-- Start of EXCERPT PROVIDED --

Review: 'Talking Blues: Two One Acts'

Joshua Daley

I was recently asked what the best play I had ever seen by a friend, and even with four continents worth of examples to choose from, I immediately started talking about an obscure Parisian play, starred and written by a forgotten South American Immigrant, and put on in a tiny theatre south of the city what seemed four and a half-life times ago. The reason I was so quick to answer is that no matter that nature of what that play was, it accomplished what so many plays forget to do once they are being produced, and that is to stay true to itself. This tiny oasis of integrity, honesty, and self examining truth was the respite my tired mind needed from the massive productions at the Operas where the basic truth of storytelling, emotion, and character exploration had long since fallen to the wayside due to the restrictions of budgets, large productions, and the inflexibility of hierarchical authority structures.

While I will jump like any other theatre lover at the chance to see a Broadway production that is traveling through Atlanta and is being put on at the Famous Fox Theatre, or seeing the newest show when I am in New York, I reserve a special corner of my heart for those artistic adventurers, emotional explorers, and fearless actors who are willing to go down the rabbit hole of creativity and self reflection to the bitter cold end, no matter how grotesque or repulsive it makes them look, because that is what they story demands. That is how I find myself in a small black box theatre last night at the Davidson/Valentini Theatre at the LGBT Center located in the Ed Gould plaza in Hollywood checking out one of hundreds of pieces of theatre that make up this year’s Fringefest.

Talking Blues: Two One Acts by Cecilia Fairchild, is the first work of Cecilia Fairchild’s that she has pulled from the dust covered pyramid of creativity that sits on her living room coffee table and breathed life into by inviting a group of actors and directors of seemingly insane differences to take a leap of faith on her works, with their only hope of survival an success to be a parachute called brutal honesty. And it works. The first one act, titled Family Tradition, draws upon inanimate characters utilization of western motifs as the background to a metaphysical exploration of love, family, betrayal, insanity, and even existence by a father and daughter, expertly played by Darrett Sanders and Claudia Elmore. Sam Bianchini takes the emotionally powerful and conflicting emotions present in Fairchild’s script and expertly charts the only course that will allow Darrett and Claudia to survive the maelstrom of emotions that this play calls for and still arrive in a Safe Harbor just before being overwhelmed by the gale force winds brought up by the intense subjects of their characters relations.

Fairchild’s Second act presented the novice producer with a complex problem of how to maintain her honesty, integrity, and truth during an emotional rollercoaster brought on by the interactions of estranged lovers at her father’s funeral, when she is the writer, director, and actor called upon to represent this reality to the audience. The solution was far from simple, but at the end of the day, a stroke of bold production that pays off exponentially. Fairchild asked James Bane to act opposite of her and allow the pain, grief, love, and emotions buried under a mountain of live experiences to fuel his character, at the risk of his own personal demons.

-- End of EXCERPT PROVIDED --
-- Start of GIVEN INFORMATION --

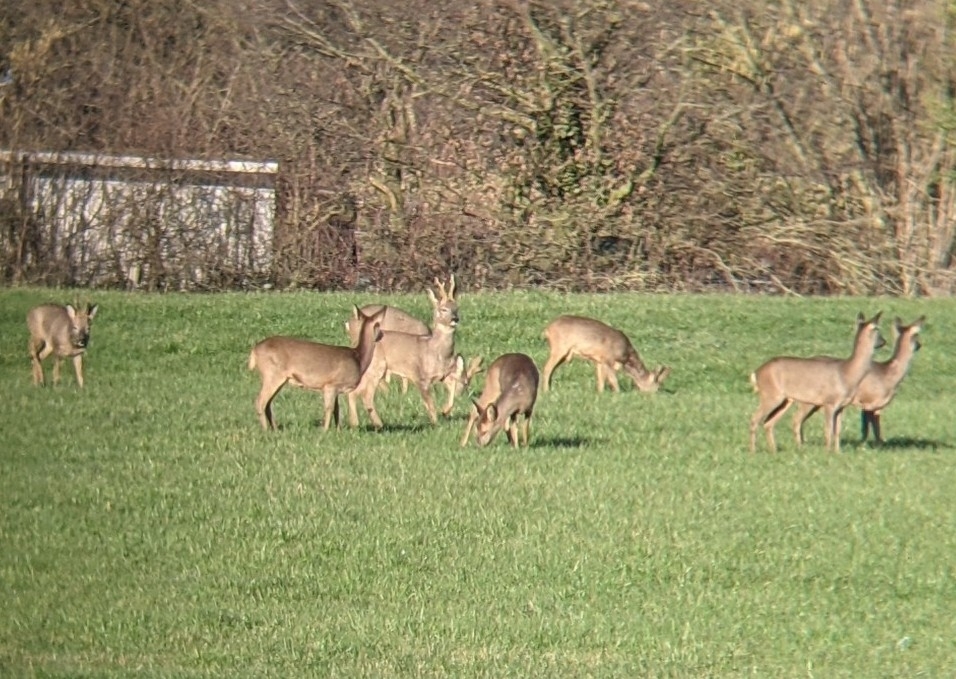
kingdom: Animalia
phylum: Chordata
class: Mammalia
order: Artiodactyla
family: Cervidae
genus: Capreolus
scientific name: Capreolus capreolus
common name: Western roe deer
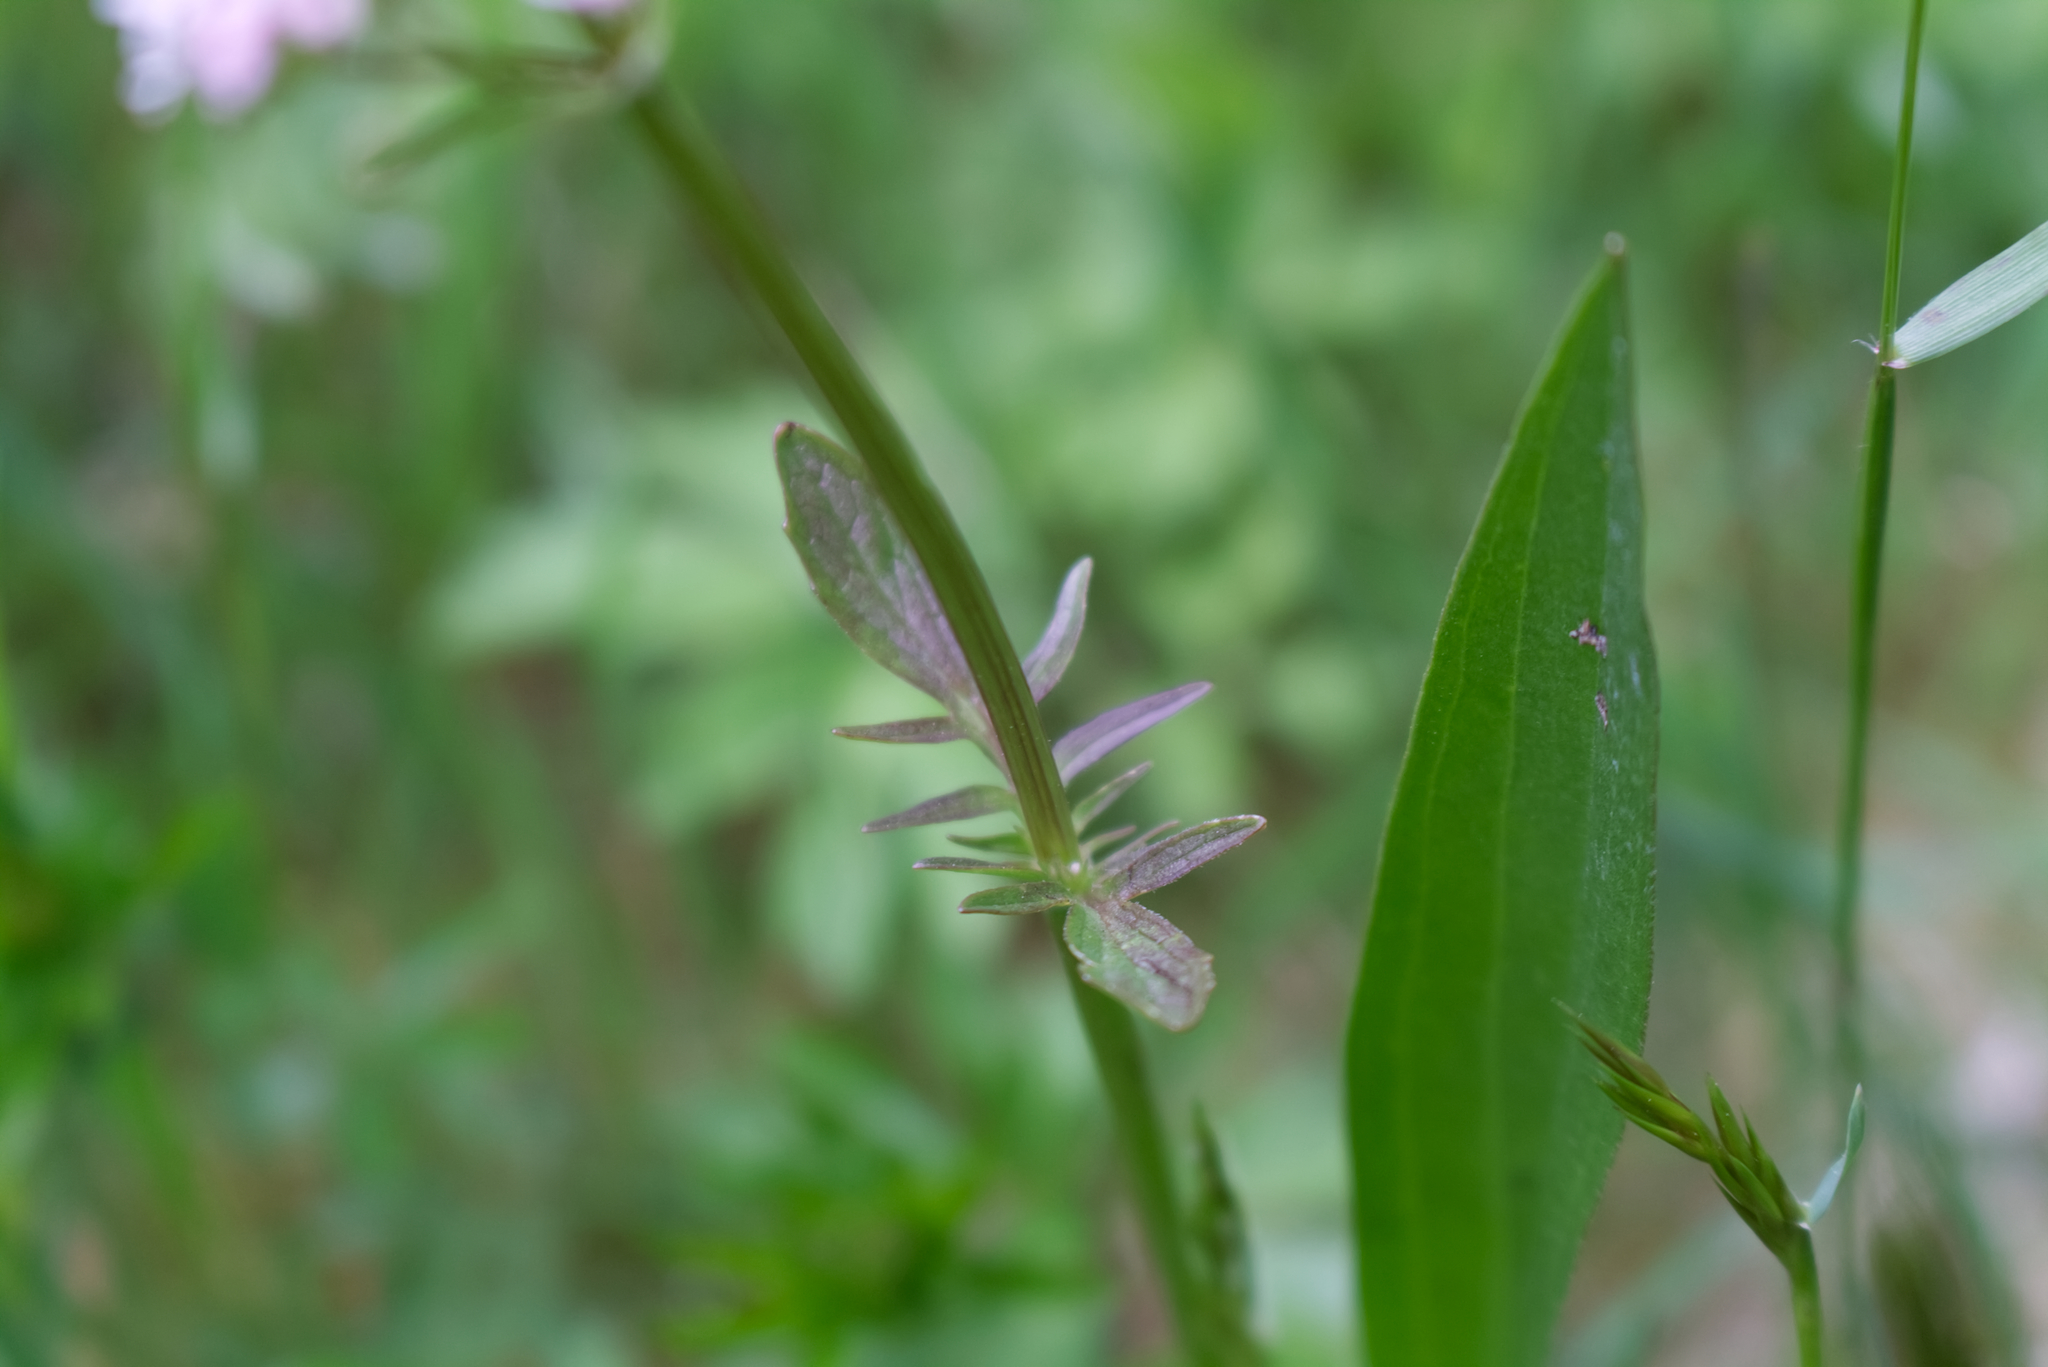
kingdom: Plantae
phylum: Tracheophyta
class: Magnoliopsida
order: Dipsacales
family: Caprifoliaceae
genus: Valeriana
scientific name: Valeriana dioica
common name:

-- End of GIVEN INFORMATION --

### [WHAT NEEDS TO BE DONE]
List every subject that the theatre review says the one act "Family Tradition" explores. Rely only on the theatre review, not on the data.

### [REPLY]
- love
- family
- betrayal
- insanity
- existence